Exercise inputs Block Start

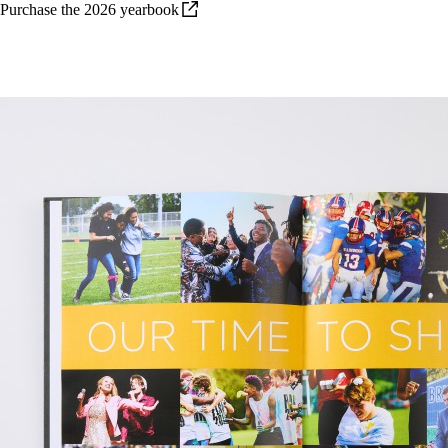
Purchase the 2026
yearbook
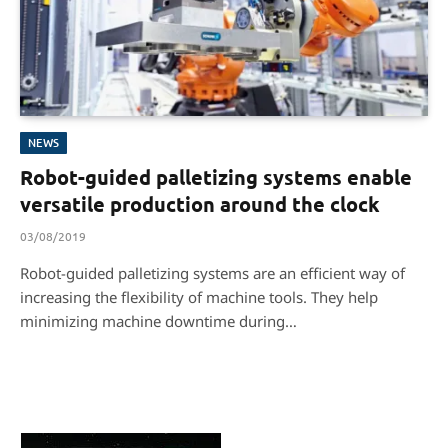
NEWS
Robot-guided palletizing systems enable
versatile production around the clock
03/08/2019
Robot-guided palletizing systems are an efficient way of
increasing the flexibility of machine tools. They help
minimizing machine downtime during…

Exercise inputs Block End

Goal of the exercise: Print exactly, and only, the lines from the line that contains "increasing the flexibility" through the last line of the records.

The completed task:
increasing the flexibility of machine tools. They help
minimizing machine downtime during…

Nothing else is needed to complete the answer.